Going to a museum or a gallery to see works of art is a common leisure activity. And it’s supposed to be enjoyable, educational and enriching. But how can you be sure you’ve seen the things that will really resonate with you when you visit London’s Tate Modern, say? How do you know if, in the throng of visitors, you haven’t missed some undiscovered masterpiece that you may have appreciated more? Curators and, increasingly, interactive guides function as gatekeepers to your experience, helping you navigate collections and select the best works for you. Even so, guides and layout can be hit and miss – an imprecise science.

That is, until now. A new body of work by London Business School’s Ali Aouad, in collaboration with IESE’s PhD student Abhishek Deshmane and Professor Victor Martínez de Albéniz, is shedding new light on how to structure visitor experience, and their findings are of relevance not only for the arts, but also for experience providers in commercial sectors.
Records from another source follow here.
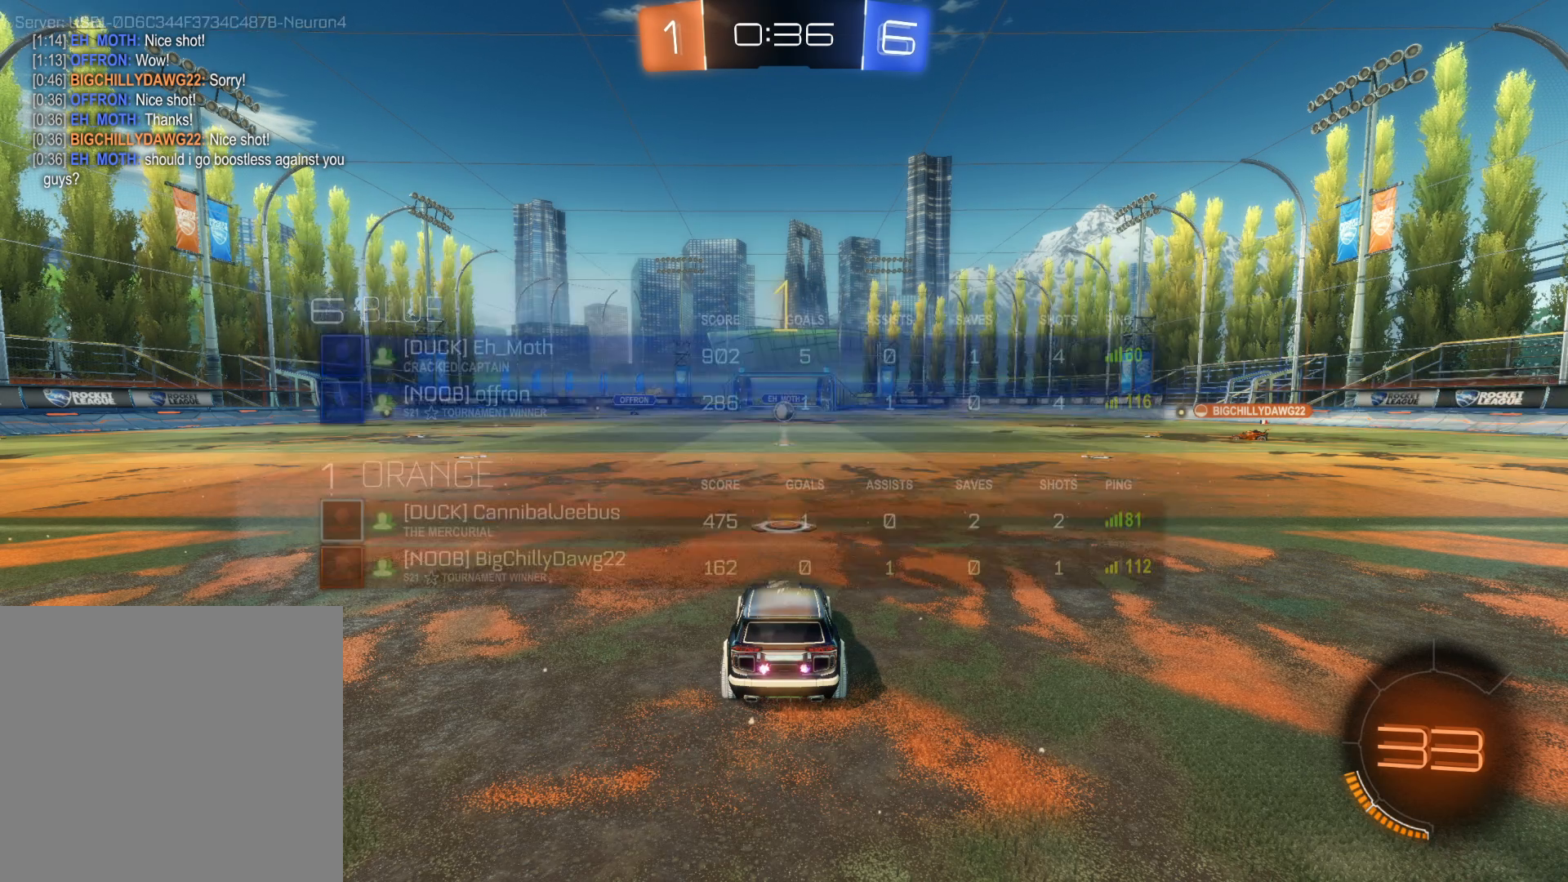
{"buttons": ["CIRCLE", "R2"], "left_stick": "center", "right_stick": "center", "events": [[183, "CIRCLE", "down"]]}
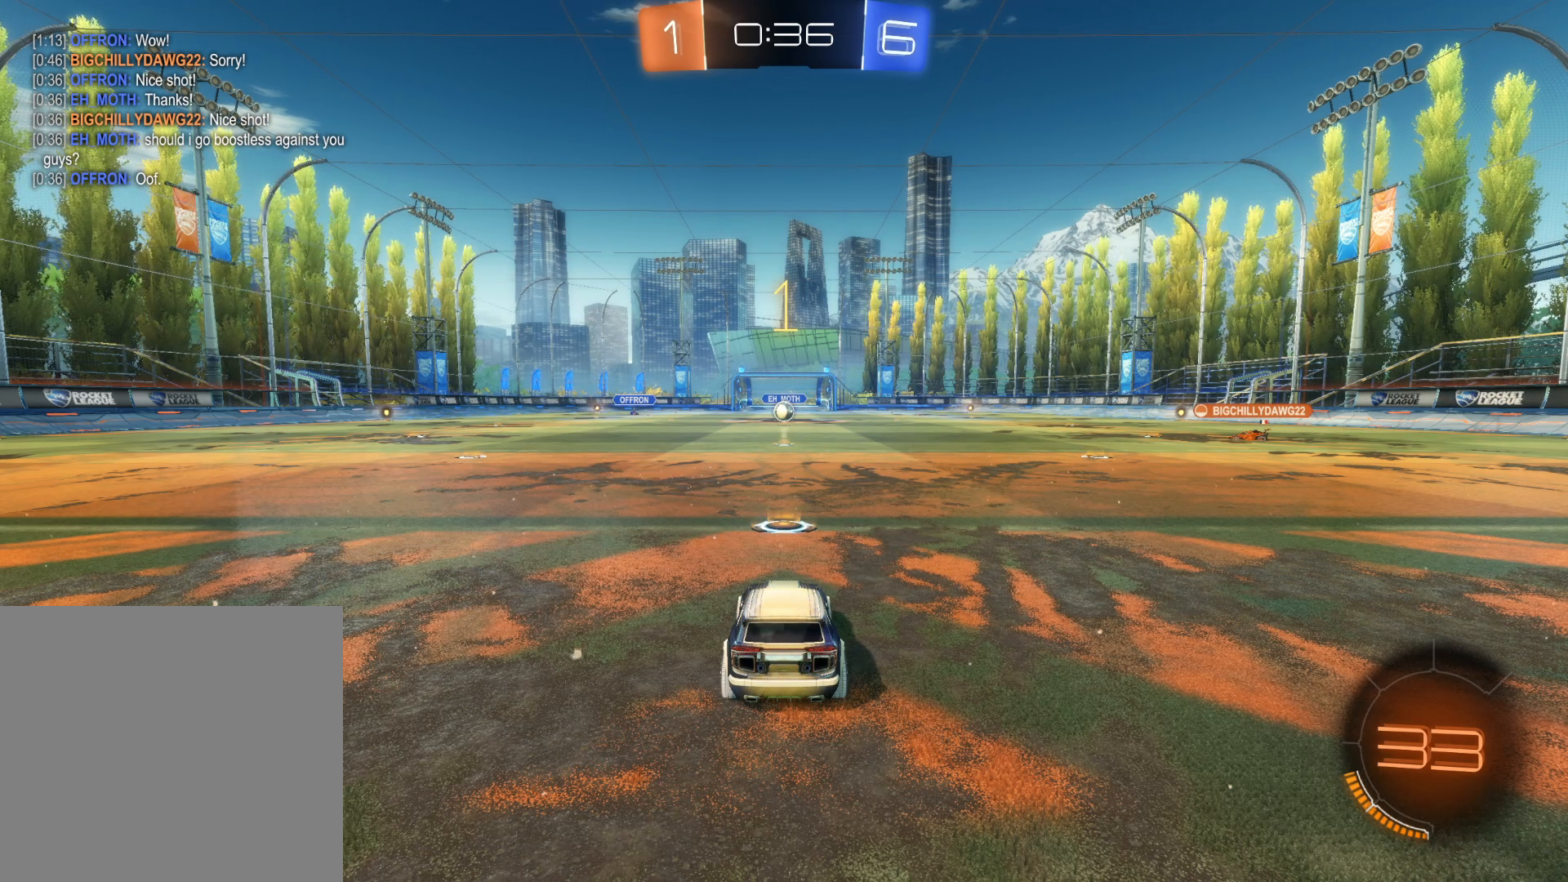
{"buttons": ["CIRCLE", "R2"], "left_stick": "center", "right_stick": "center", "events": []}
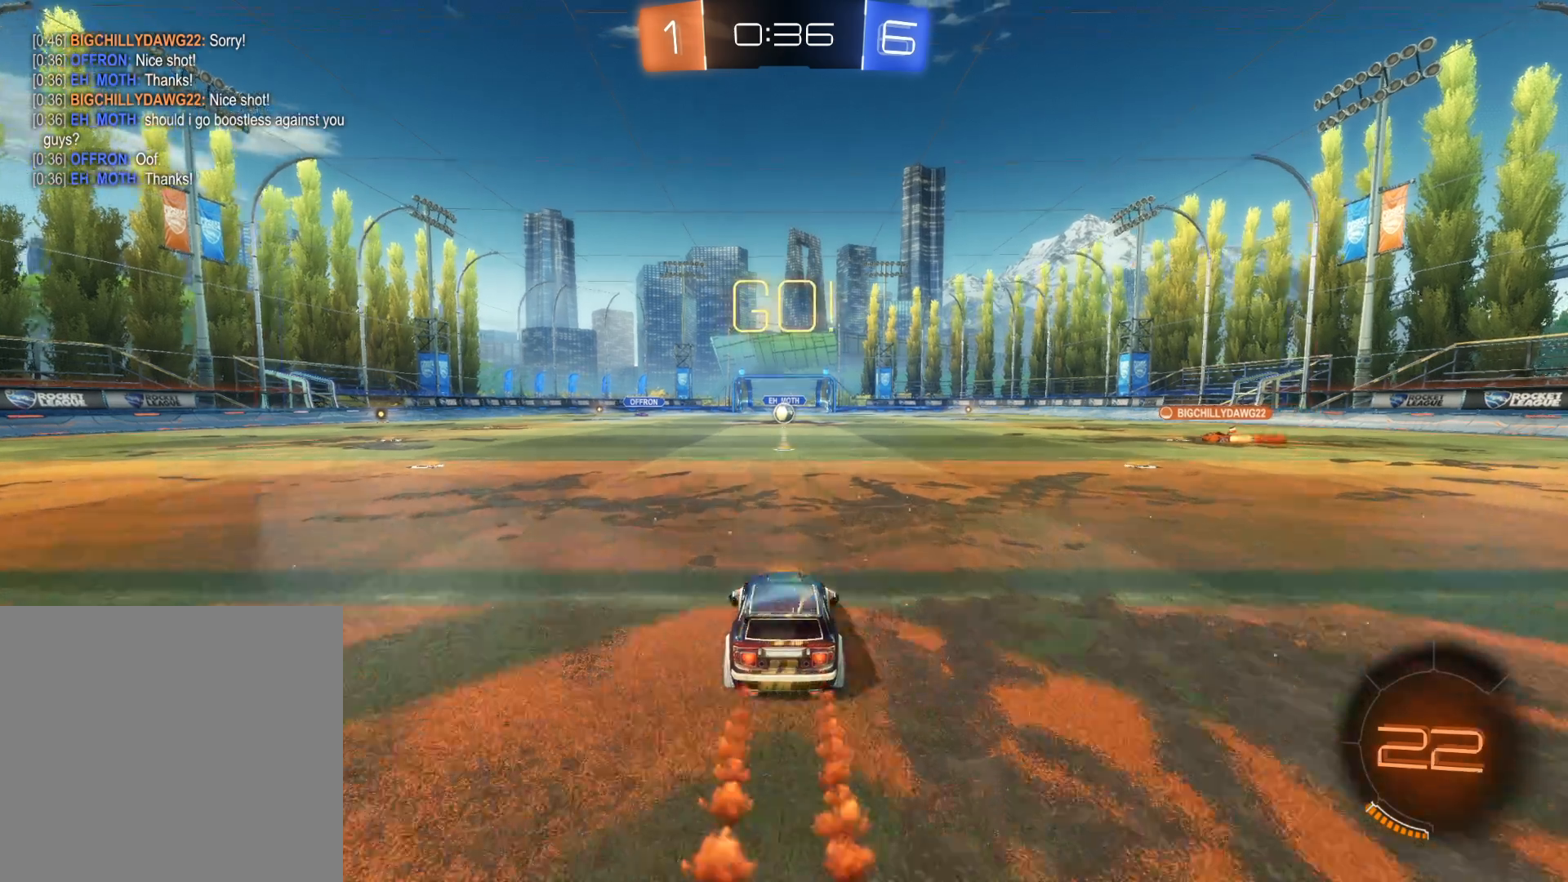
{"buttons": ["R2"], "left_stick": "center", "right_stick": "center", "events": [[83, "CIRCLE", "up"], [233, "TRIANGLE", "down"], [316, "TRIANGLE", "up"], [400, "TRIANGLE", "down"], [500, "TRIANGLE", "up"]]}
Dr Aouad investigates how algorithms can be used in the cultural setting to understand, predict and ultimately enhance behaviours and experiences. The approach is novel both in its methodology and in its collaboration with a major cultural institution. 

“Algorithms have been used to facilitate various operational decisions from retail platforms to ride-sharing by leveraging data on user preference,” says Dr Aouad. “But, so far, no one has looked at how to use algorithms in curatorial practice, so we’re really looking at a new frontier in this field.”

The use of objective data and analytics to drive engagement and diversify user experience is an unexplored area, and Dr Aouad and his colleagues believe the potential is enormous. In the museum or gallery setting, algorithms may have the ability to personalise user experience, giving organisations access to targeted strategies for managing congestion and optimising engagement – and thereby converting them from “mausoleums to living museums”.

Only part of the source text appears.